Among the parents and students of the Pioltello institute which closes for the end of Ramadan: “This is already our normal”

At 4:30 p.m., the last bell of the day rings at the Iqbal Masih multipurpose institute in Pioltello, in the province of Milan. Primary school children join their parents, grandparents and uncles in the space in front of the school. The first day of the week has passed, students can return home. The controversy surrounding the closure set for April 10, Eid-El-Fitr, to allow Muslim students and their families to celebrate the end of Ramadan does not concern them. “It's only been a day, we don't understand what the problem is,” say five sixth and seventh graders sitting on a bench outside the building, in disbelief. The unanimous message is that “there is nothing wrong with stopping classes”. An extra day of celebration, nothing more. The controversy, they say, is entirely external. “It’s adult stuff,” they joke. He slips between the benches of politics and remains attached to speeches that are often disconnected from their context. If she had gone deeper, she would have become aware of the reality that they live every day in the Institute. This was underlined by the director, Alessandro Fanfoni, who remained silent for fear of the “threats and insults” he received “after having applied a resolution of the collegial bodies lived in complete tranquility”, he said. reiterated to Open. This is confirmed by the majority of parents, mothers and fathers who saw the wave of unwanted popularity coming.
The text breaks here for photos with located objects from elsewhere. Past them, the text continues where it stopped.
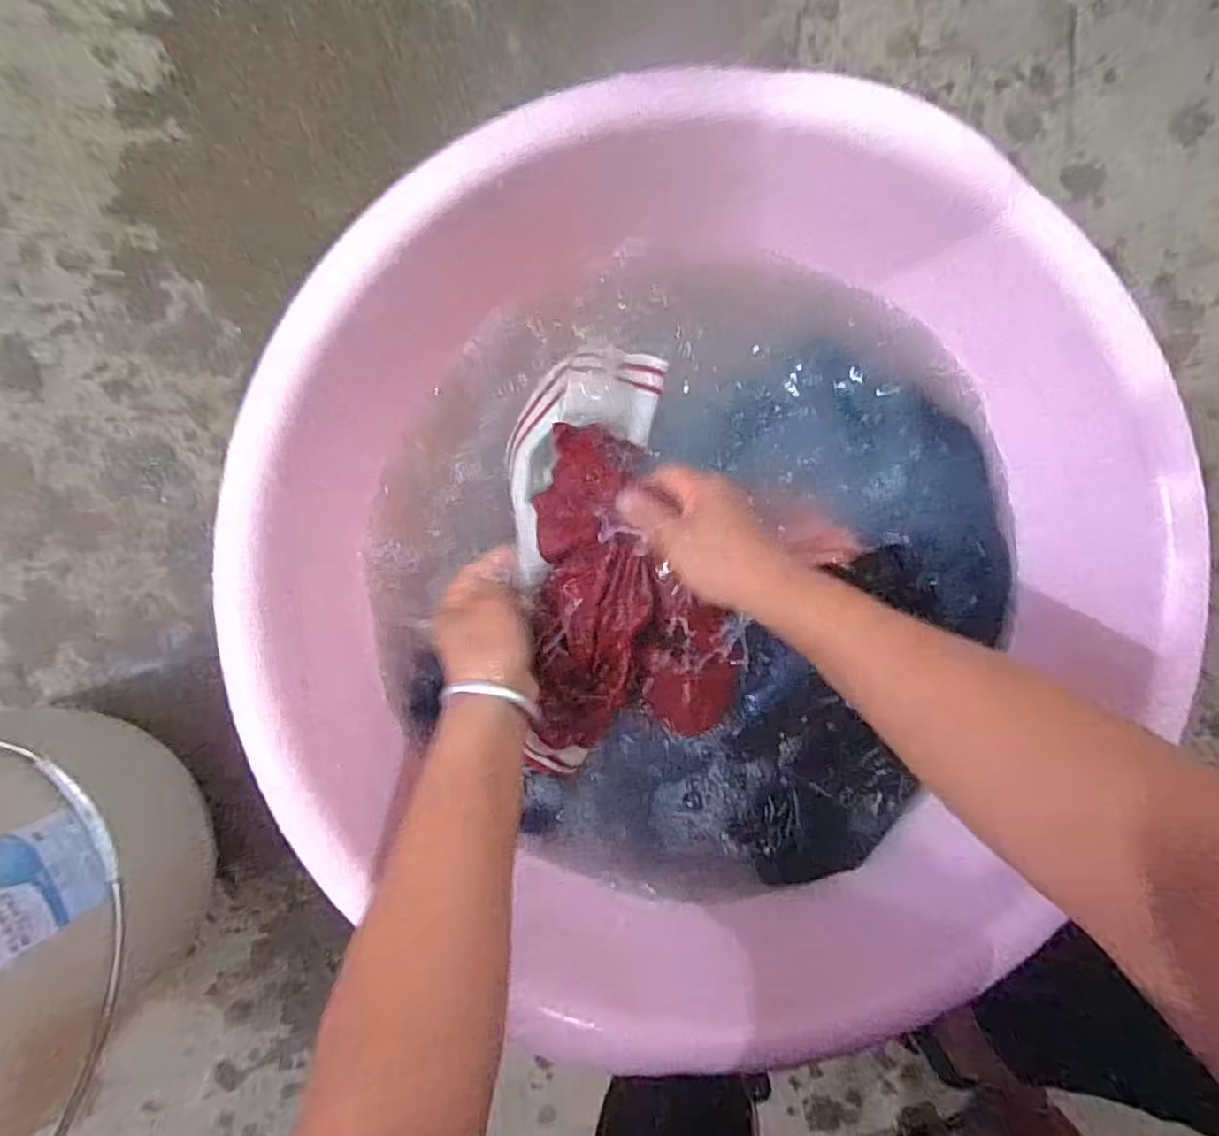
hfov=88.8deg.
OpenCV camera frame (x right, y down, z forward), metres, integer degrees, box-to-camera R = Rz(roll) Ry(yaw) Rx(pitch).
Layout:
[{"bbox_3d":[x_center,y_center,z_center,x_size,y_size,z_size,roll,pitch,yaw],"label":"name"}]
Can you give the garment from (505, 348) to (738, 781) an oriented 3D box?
[{"bbox_3d":[0.003,-0.012,0.443,0.139,0.059,0.285,-9,88,-1],"label":"garment"}]

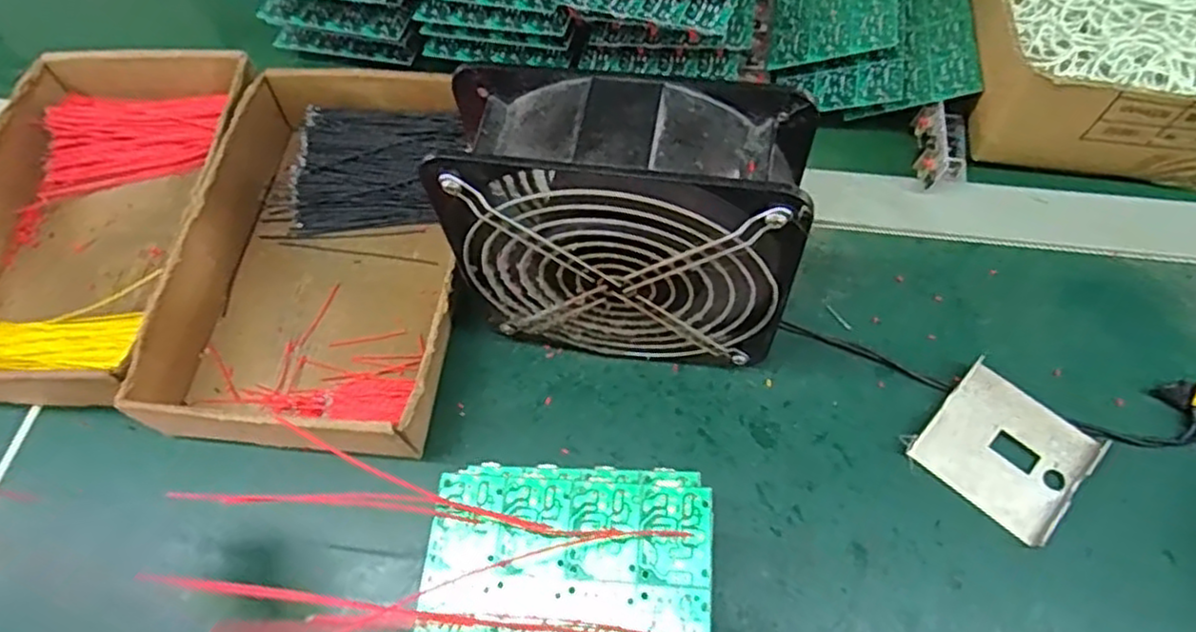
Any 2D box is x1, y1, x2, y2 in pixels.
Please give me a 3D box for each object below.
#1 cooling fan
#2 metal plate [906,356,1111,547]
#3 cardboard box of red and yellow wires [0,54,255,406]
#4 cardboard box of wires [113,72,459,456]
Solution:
[{"bbox_3d":[0.012,-0.033,0.331,0.151,0.151,0.061,9,63,8],"label":"cooling fan"},{"bbox_3d":[0.196,0.064,0.342,0.068,0.010,0.063,37,70,20],"label":"metal plate"},{"bbox_3d":[-0.299,-0.063,0.424,0.150,0.045,0.232,2,62,4],"label":"cardboard box of red and yellow wires"},{"bbox_3d":[-0.150,-0.038,0.405,0.149,0.044,0.241,0,62,3],"label":"cardboard box of wires"}]

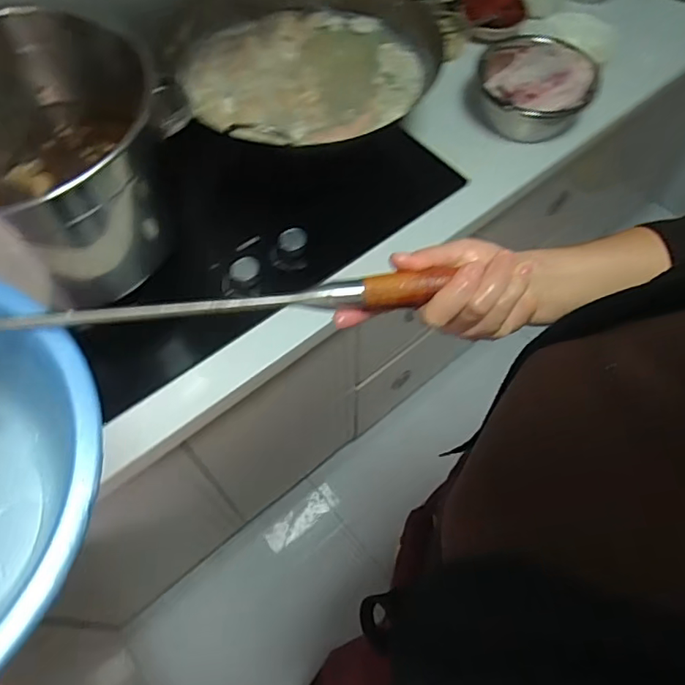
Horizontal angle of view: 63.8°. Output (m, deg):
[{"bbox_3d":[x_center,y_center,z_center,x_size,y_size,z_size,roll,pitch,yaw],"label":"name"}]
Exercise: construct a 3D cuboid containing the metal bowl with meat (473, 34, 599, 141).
[{"bbox_3d":[0.341,-0.461,0.977,0.192,0.077,0.181,0,61,0],"label":"metal bowl with meat"}]

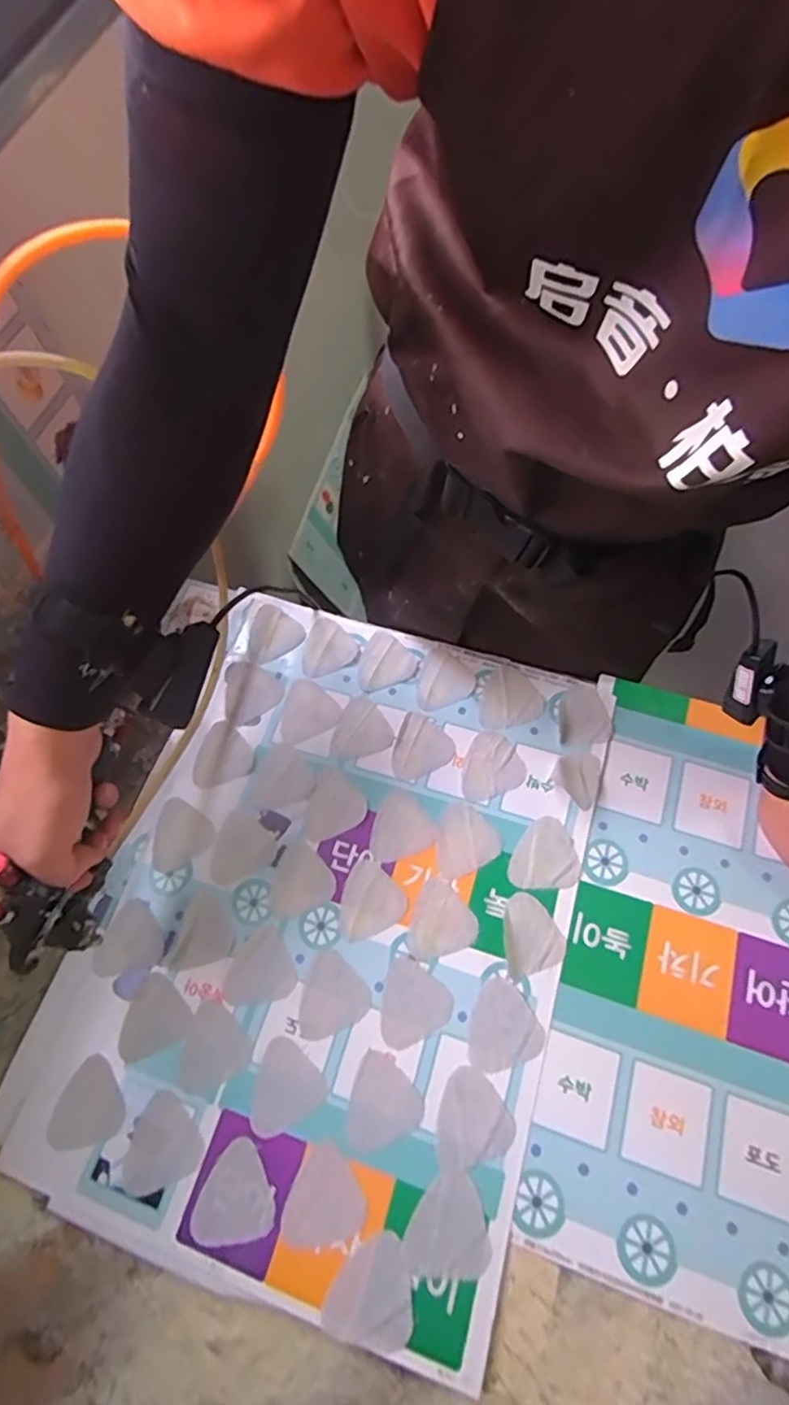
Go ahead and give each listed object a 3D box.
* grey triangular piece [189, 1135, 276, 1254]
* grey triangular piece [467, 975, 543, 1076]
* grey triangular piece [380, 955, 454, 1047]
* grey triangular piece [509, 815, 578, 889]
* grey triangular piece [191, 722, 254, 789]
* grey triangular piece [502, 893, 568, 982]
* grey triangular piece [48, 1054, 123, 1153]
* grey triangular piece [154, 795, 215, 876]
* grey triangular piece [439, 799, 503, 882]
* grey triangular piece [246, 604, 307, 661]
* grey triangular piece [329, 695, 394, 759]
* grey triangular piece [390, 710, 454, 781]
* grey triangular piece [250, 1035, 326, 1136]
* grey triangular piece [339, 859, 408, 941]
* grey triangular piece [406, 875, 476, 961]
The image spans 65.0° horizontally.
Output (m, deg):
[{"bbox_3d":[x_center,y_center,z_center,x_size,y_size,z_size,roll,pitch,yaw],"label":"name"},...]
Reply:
[{"bbox_3d":[-0.118,0.357,0.443,0.058,0.004,0.058,-32,71,-10],"label":"grey triangular piece"},{"bbox_3d":[0.081,0.251,0.487,0.056,0.004,0.060,-18,69,-5],"label":"grey triangular piece"},{"bbox_3d":[0.012,0.245,0.497,0.058,0.004,0.060,34,73,14],"label":"grey triangular piece"},{"bbox_3d":[0.129,0.131,0.541,0.059,0.004,0.060,-3,68,1],"label":"grey triangular piece"},{"bbox_3d":[-0.164,0.051,0.577,0.057,0.004,0.052,-40,82,-16],"label":"grey triangular piece"},{"bbox_3d":[0.113,0.191,0.514,0.049,0.004,0.061,-10,68,-2],"label":"grey triangular piece"},{"bbox_3d":[-0.241,0.314,0.480,0.056,0.004,0.056,-31,71,-10],"label":"grey triangular piece"},{"bbox_3d":[-0.196,0.121,0.554,0.054,0.004,0.058,35,74,14],"label":"grey triangular piece"},{"bbox_3d":[0.060,0.119,0.548,0.058,0.004,0.059,-26,70,-8],"label":"grey triangular piece"},{"bbox_3d":[-0.125,-0.066,0.622,0.053,0.007,0.060,32,73,14],"label":"grey triangular piece"},{"bbox_3d":[-0.037,0.028,0.588,0.059,0.004,0.057,-32,71,-10],"label":"grey triangular piece"},{"bbox_3d":[0.025,0.044,0.579,0.053,0.004,0.062,23,71,11],"label":"grey triangular piece"},{"bbox_3d":[-0.088,0.296,0.473,0.056,0.005,0.057,39,75,16],"label":"grey triangular piece"},{"bbox_3d":[-0.024,0.171,0.529,0.056,0.004,0.059,41,75,16],"label":"grey triangular piece"},{"bbox_3d":[0.041,0.185,0.520,0.051,0.004,0.065,21,71,10],"label":"grey triangular piece"}]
“Politics should deal with schools that are falling into disrepair”

In front of the doors are two Syrian mothers, in Italy for more than thirty years, who fought “to break down divisions and integrate into the urban context,” they tell us. “We could talk about many other things, much bigger than a public holiday, which do not work: the schools which are falling into disrepair, the dilapidated classrooms where our children study – explains one of them – . “The economy on its knees, the lack of economic support for families in difficulty”, he insists. And rather: “what is the point of politics? Plead for a day of closure. The director – he continues – had the possibility of adding closing days and he did so. If he had chosen the date of Thanksgiving, or Halloween, no one would have intervened. Whoever has, or should have, the power to express himself must know the context,” he concludes. And the context speaks for itself: we see it in the streets of the Milanese municipality where the number of foreign residents exceeds 20 percent. And within the Institute dedicated to Pakistani children which has become a symbol of the fight against child slavery where 40 percent, out of a total of 1,300 children (divided into three schools: two nursery schools, three primary schools, one middle school) , he is of Islamic faith. Hence the decision to close the doors for the end of Ramadan. On the other hand, in other years, teachers – who decided to follow the “line of silence” like their superiors – found themselves with half-empty classes.

Parents and grandparents clash over closure

The students' parents have conflicting opinions. But most of them, whatever their religious beliefs, defend Fanfoni's choice. “I agree with the manager. I am neither Catholic nor Muslim – says another mother after leaving school. But if our children stay at home over Christmas or Easter, it is only fair that the celebration of the end of Ramadan is also respected. And then it's only one day.” “I'm happy with the decision – said a grandmother from Pioltelle -. Muslims respect our 15 days of celebration at Christmas, we should respect theirs.” Two other Lombard grandparents, sitting in front of the Institute gate, had a different opinion. “Our granddaughter often comes home hungry because she is forced to eat things she doesn't like, like couscous. They have to guarantee different menus for the students”, emphasizes the grandmother. “It's not just April 10, there are other problems here. Pioltello hasn't been the same for several years”, intervenes the husband.

The controversy was raised by MEP Silvia Sardone of the League, who described the decision of the teaching staff as “worrying”, while for Deputy Prime Minister Matteo Salvini, it was “an unacceptable choice , contrary to the values, identity and traditions of our country. This is not the model of Italy and Europe that we want”, we read. The controversy will be closed by a revision decided by the Minister of Education Giuseppe Valditara, who invited everyone to “have more serenity”, explaining that “schools cannot introduce new holidays”. But it will still be up to “the regional school office – continues the minister – to assess whether the decisions taken by the institute comply with the law or not”. And while the whole world debates the closure, between politicians fighting with tweets on one side and parents clashing over the issue on the other, students, whether unconscious or conscious, continue to play in the square in front of the school. ).